Сюэ Сянь: «…»
Едва он закончил обдумывать эту насмешливую мысль, как Лю Чун сам вошел в лачугу, затем повернулся к Сюаньминю и радостно помахал рукой, сказав: «Входи!» Он был таким же живым и восторженным, как ребенок с новым товарищем по играм.
Сюэ Сянь: «…»
Он разочарованно поджал губы и подумал: "

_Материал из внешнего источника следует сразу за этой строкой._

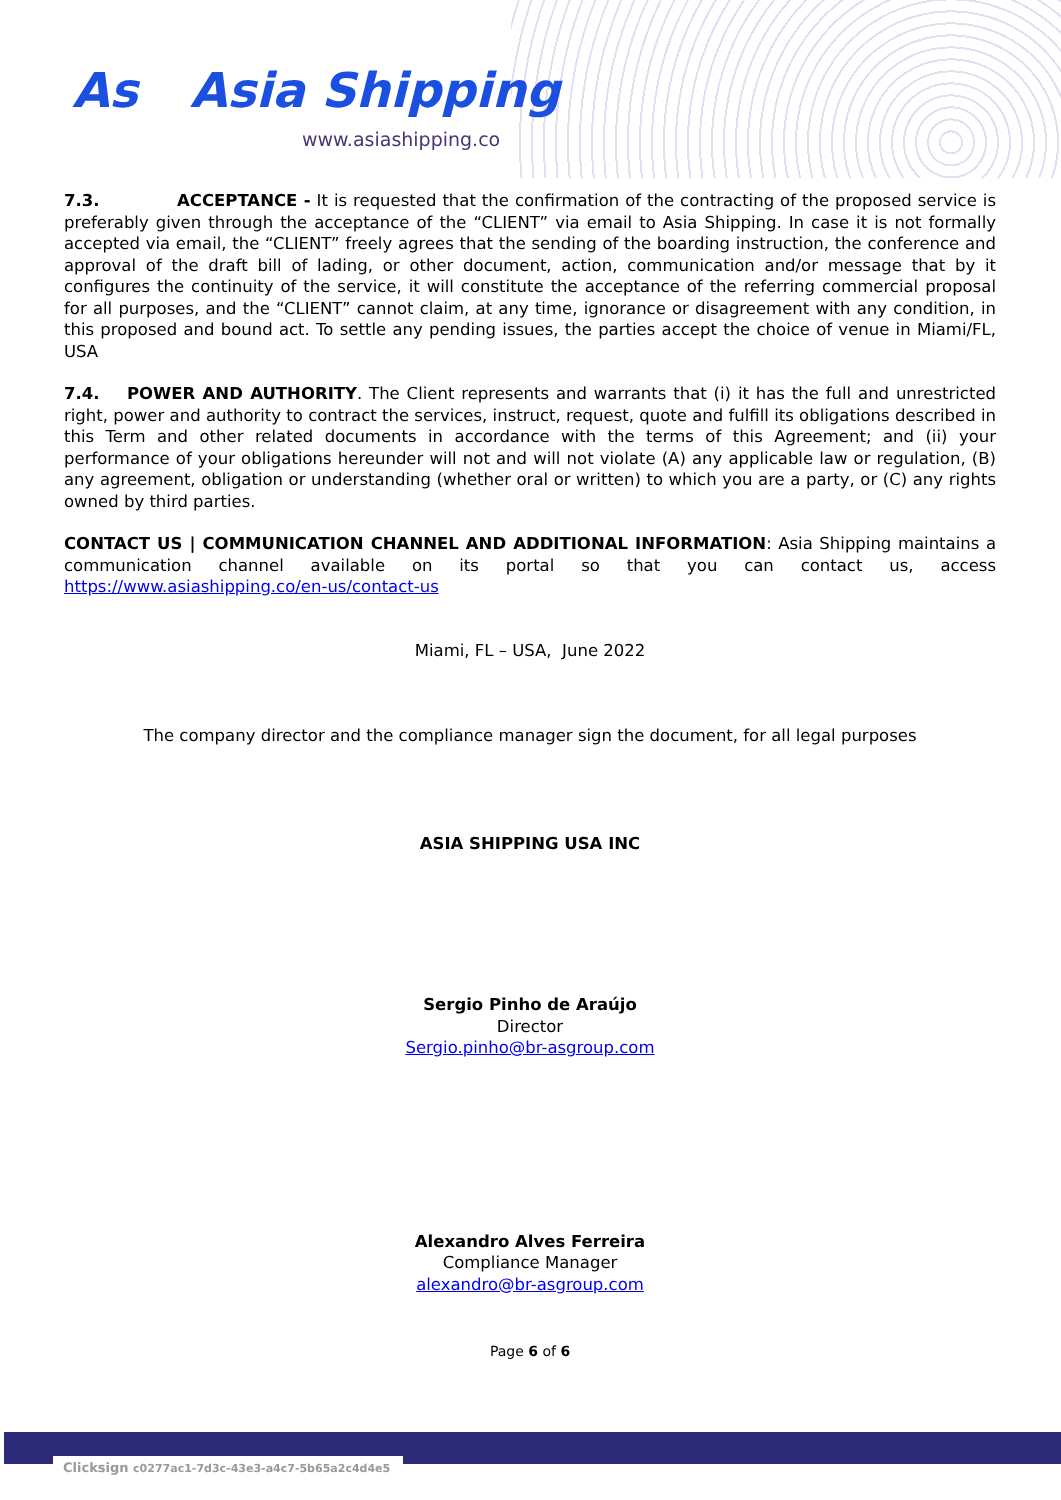As
Asia Shipping
www.asiashipping.co
7.3. ACCEPTANCE - It is requested that the confirmation of the contracting of the proposed service is preferably given through the acceptance of the “CLIENT” via email to Asia Shipping. In case it is not formally accepted via email, the “CLIENT” freely agrees that the sending of the boarding instruction, the conference and approval of the draft bill of lading, or other document, action, communication and/or message that by it configures the continuity of the service, it will constitute the acceptance of the referring commercial proposal for all purposes, and the “CLIENT” cannot claim, at any time, ignorance or disagreement with any condition, in this proposed and bound act. To settle any pending issues, the parties accept the choice of venue in Miami/FL, USA
7.4. POWER AND AUTHORITY. The Client represents and warrants that (i) it has the full and unrestricted right, power and authority to contract the services, instruct, request, quote and fulfill its obligations described in this Term and other related documents in accordance with the terms of this Agreement; and (ii) your performance of your obligations hereunder will not and will not violate (A) any applicable law or regulation, (B) any agreement, obligation or understanding (whether oral or written) to which you are a party, or (C) any rights owned by third parties.
CONTACT US | COMMUNICATION CHANNEL AND ADDITIONAL INFORMATION: Asia Shipping maintains a communication channel available on its portal so that you can contact us, access https://www.asiashipping.co/en-us/contact-us
Miami, FL – USA, June 2022
The company director and the compliance manager sign the document, for all legal purposes
ASIA SHIPPING USA INC
Sergio Pinho de Araújo
Director
Sergio.pinho@br-asgroup.com
Alexandro Alves Ferreira
Compliance Manager
alexandro@br-asgroup.com
Page 6 of 6
Clicksign c0277ac1-7d3c-43e3-a4c7-5b65a2c4d4e5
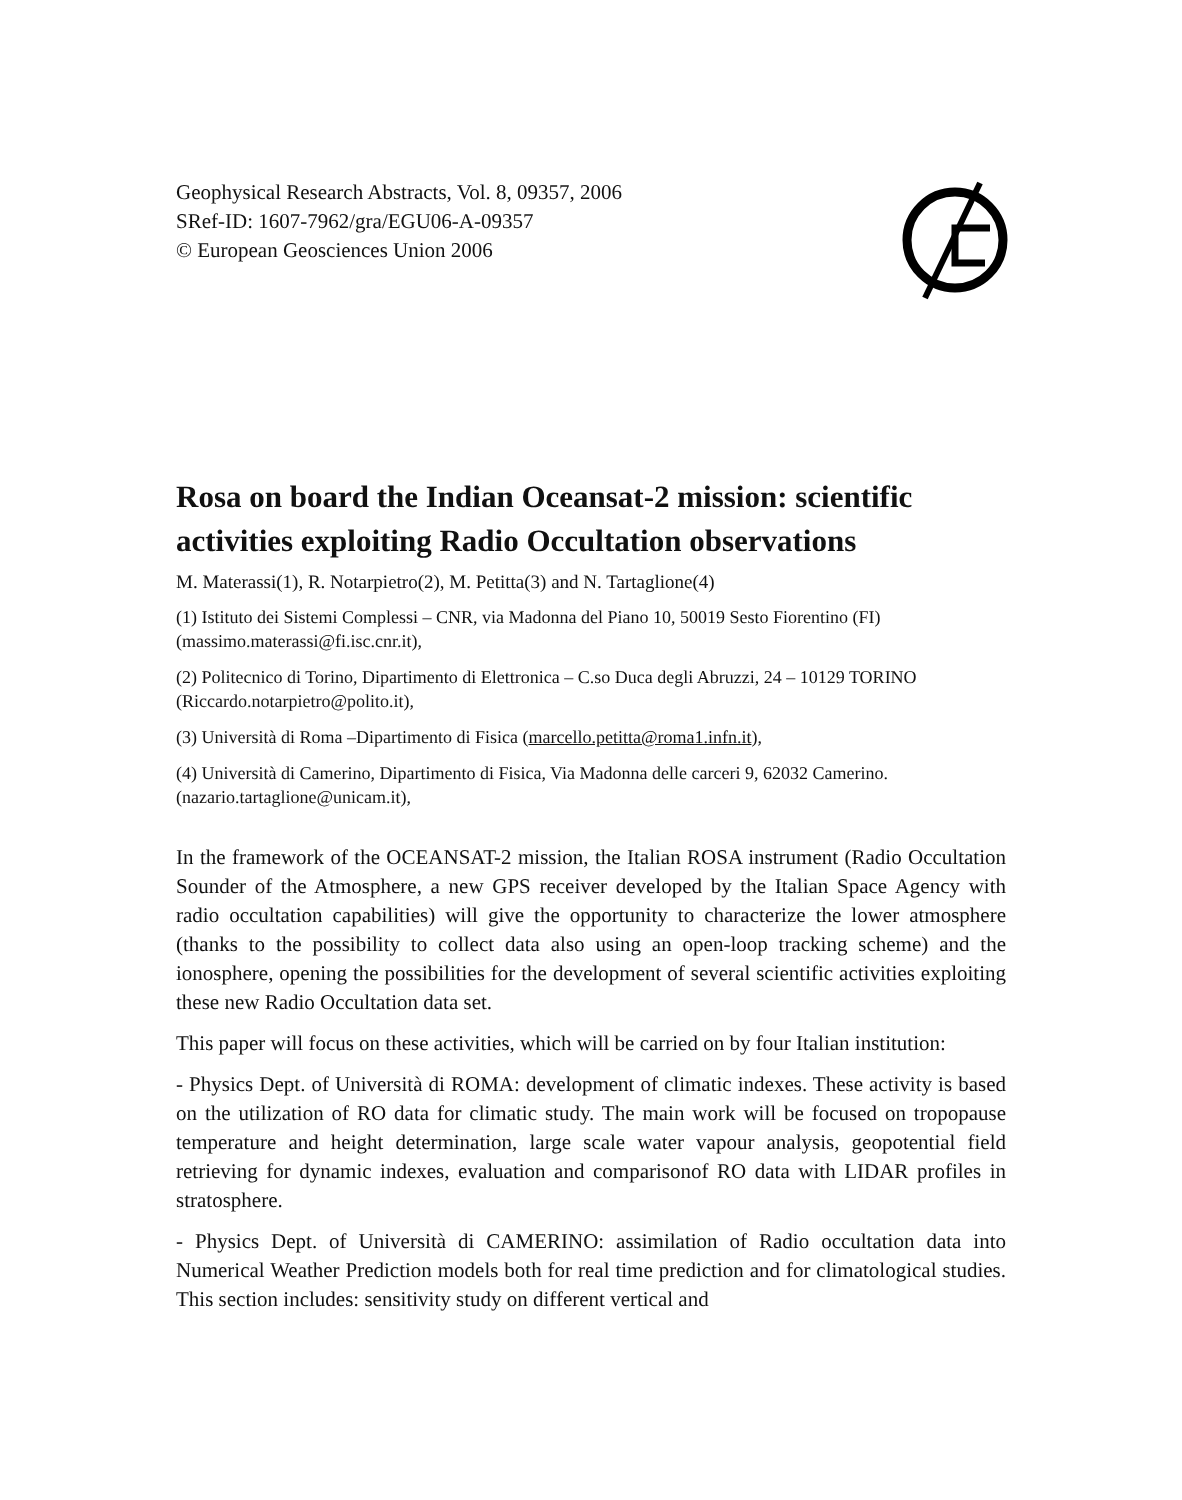Geophysical Research Abstracts, Vol. 8, 09357, 2006
SRef-ID: 1607-7962/gra/EGU06-A-09357
© European Geosciences Union 2006
Rosa on board the Indian Oceansat-2 mission: scientific activities exploiting Radio Occultation observations
M. Materassi(1), R. Notarpietro(2), M. Petitta(3) and N. Tartaglione(4)
(1) Istituto dei Sistemi Complessi – CNR, via Madonna del Piano 10, 50019 Sesto Fiorentino (FI) (massimo.materassi@fi.isc.cnr.it),
(2) Politecnico di Torino, Dipartimento di Elettronica – C.so Duca degli Abruzzi, 24 – 10129 TORINO (Riccardo.notarpietro@polito.it),
(3) Università di Roma –Dipartimento di Fisica (marcello.petitta@roma1.infn.it),
(4) Università di Camerino, Dipartimento di Fisica, Via Madonna delle carceri 9, 62032 Camerino. (nazario.tartaglione@unicam.it),
In the framework of the OCEANSAT-2 mission, the Italian ROSA instrument (Radio Occultation Sounder of the Atmosphere, a new GPS receiver developed by the Italian Space Agency with radio occultation capabilities) will give the opportunity to characterize the lower atmosphere (thanks to the possibility to collect data also using an open-loop tracking scheme) and the ionosphere, opening the possibilities for the development of several scientific activities exploiting these new Radio Occultation data set.
This paper will focus on these activities, which will be carried on by four Italian institution:
- Physics Dept. of Università di ROMA: development of climatic indexes. These activity is based on the utilization of RO data for climatic study. The main work will be focused on tropopause temperature and height determination, large scale water vapour analysis, geopotential field retrieving for dynamic indexes, evaluation and comparisonof RO data with LIDAR profiles in stratosphere.
- Physics Dept. of Università di CAMERINO: assimilation of Radio occultation data into Numerical Weather Prediction models both for real time prediction and for climatological studies. This section includes: sensitivity study on different vertical and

Мерзское отродье на ладони Сюаньминя несколько раз дернулся, но, к счастью, наконец успокоился.
Полуоткрытые двери лачуги были распахнуты Лю Чуном, открывая вид внутри для всеобщего обозрения — эта куча слитков амулетной бумаги была намного больше, чем Сюэ Сянь первоначально видел снаружи. Мало того, что они были сложены стопками у двери, так еще и вся комната была забита ими так, что некуда было ступить.
Советник Лю выглядел очень расстроенным. В тот момент, когда он увидел, как выглядит комната его старшего сына, он отвернулся и совершенно не собирался входить в комнату. Вместо этого он стоял в одном чжане от двери и стал ждать, заложив руки за спину.
Наверное, для него это была пытка. С одной стороны, он хотел, чтобы Сюаньминь наладил фэн-шуй в своей резиденции, но с другой стороны, он хотел выгнать этого социально неумелого, грубого монаха из своего дома.
Любой, кто хоть немного умеет читать лица людей, должен знать, что пришло время отступить, чтобы не доставлять неприятностей хозяину.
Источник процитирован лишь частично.